Sólo a través de la aplicación. Uber o sus similares deberán cumplir con una serie de exigencias, como asignar pasajeros sólo a los autos registrados, no despachar viajes por más de   8 horas corridas a un conductor ni más de 12 horas fraccionadas en un mismo día, así como exigir y fiscalizar que los dueños de permisos cumplan con las obligaciones tributarias, previsionales y reglamentarias correspondientes. 

Vehículos más nuevos y de hasta ocho pasajeros. Para prestar este servicio, también se establece que los autos podrán tener una antigüedad máxima de cinco años y de 10 los eléctricos, deberán estar registrados en la provincia de Mendoza y tener una capacidad máxima de ocho pasajeros.

Condiciones para la habilitación. Los dueños de los permisos deberán realizar la verificación técnica vehicular en el plazo que fije la reglamentación de la ley, acreditar el cumplimiento de las obligaciones tributarias y previsionales propios y de sus conductores si los tuvieran, así como contar con póliza de seguro contra todo riesgo que cubra a terceros, conductor y pasajeros. 

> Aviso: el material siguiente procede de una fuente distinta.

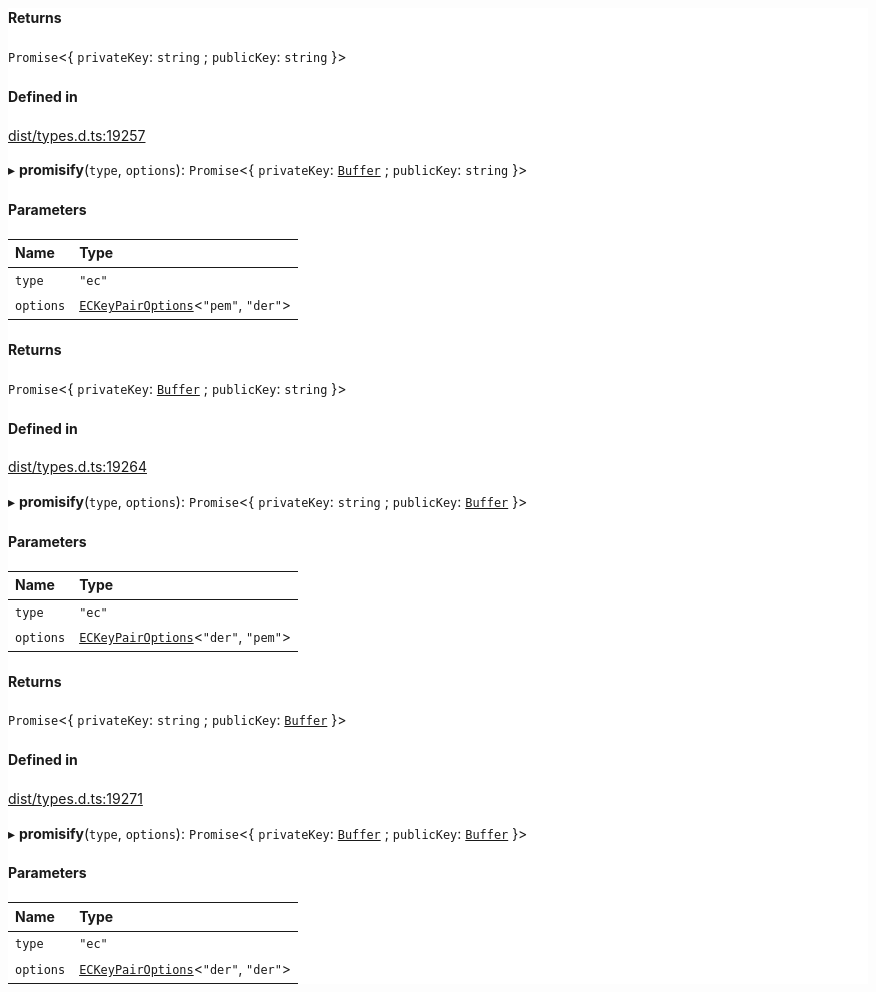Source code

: #### Returns

`Promise`<{ `privateKey`: `string` ; `publicKey`: `string`  }\>

#### Defined in

[dist/types.d.ts:19257](https://github.com/valgaze/bun-types/blob/6f8dbf8/dist/types.d.ts#L19257)

▸ **__promisify__**(`type`, `options`): `Promise`<{ `privateKey`: [`Buffer`](https://github.com/oven-sh/bun-types/blob/master/api-docs/modules/buffer_.md#buffer) ; `publicKey`: `string`  }\>

#### Parameters

| Name | Type |
| :------ | :------ |
| `type` | ``"ec"`` |
| `options` | [`ECKeyPairOptions`](https://github.com/oven-sh/bun-types/blob/master/api-docs/interfaces/crypto_.ECKeyPairOptions.md)<``"pem"``, ``"der"``\> |

#### Returns

`Promise`<{ `privateKey`: [`Buffer`](https://github.com/oven-sh/bun-types/blob/master/api-docs/modules/buffer_.md#buffer) ; `publicKey`: `string`  }\>

#### Defined in

[dist/types.d.ts:19264](https://github.com/valgaze/bun-types/blob/6f8dbf8/dist/types.d.ts#L19264)

▸ **__promisify__**(`type`, `options`): `Promise`<{ `privateKey`: `string` ; `publicKey`: [`Buffer`](https://github.com/oven-sh/bun-types/blob/master/api-docs/modules/buffer_.md#buffer)  }\>

#### Parameters

| Name | Type |
| :------ | :------ |
| `type` | ``"ec"`` |
| `options` | [`ECKeyPairOptions`](https://github.com/oven-sh/bun-types/blob/master/api-docs/interfaces/crypto_.ECKeyPairOptions.md)<``"der"``, ``"pem"``\> |

#### Returns

`Promise`<{ `privateKey`: `string` ; `publicKey`: [`Buffer`](https://github.com/oven-sh/bun-types/blob/master/api-docs/modules/buffer_.md#buffer)  }\>

#### Defined in

[dist/types.d.ts:19271](https://github.com/valgaze/bun-types/blob/6f8dbf8/dist/types.d.ts#L19271)

▸ **__promisify__**(`type`, `options`): `Promise`<{ `privateKey`: [`Buffer`](https://github.com/oven-sh/bun-types/blob/master/api-docs/modules/buffer_.md#buffer) ; `publicKey`: [`Buffer`](https://github.com/oven-sh/bun-types/blob/master/api-docs/modules/buffer_.md#buffer)  }\>

#### Parameters

| Name | Type |
| :------ | :------ |
| `type` | ``"ec"`` |
| `options` | [`ECKeyPairOptions`](https://github.com/oven-sh/bun-types/blob/master/api-docs/interfaces/crypto_.ECKeyPairOptions.md)<``"der"``, ``"der"``\> |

Un canon al Estado para poder circular. El Estado cobrará un canon a todos los registrados para permitir que operen en la provincia. La aplicación deberá permitir a los usuarios la evaluación de los conductores y en caso de que alguno no cumpla con la calificación mínima requerida, deberá tramitar su baja. Además, los dueños de los permisos, los conductores y las empresas serán “responsables solidarios” por los daños que ocasionen a terceros o usuarios por la prestación del servicio.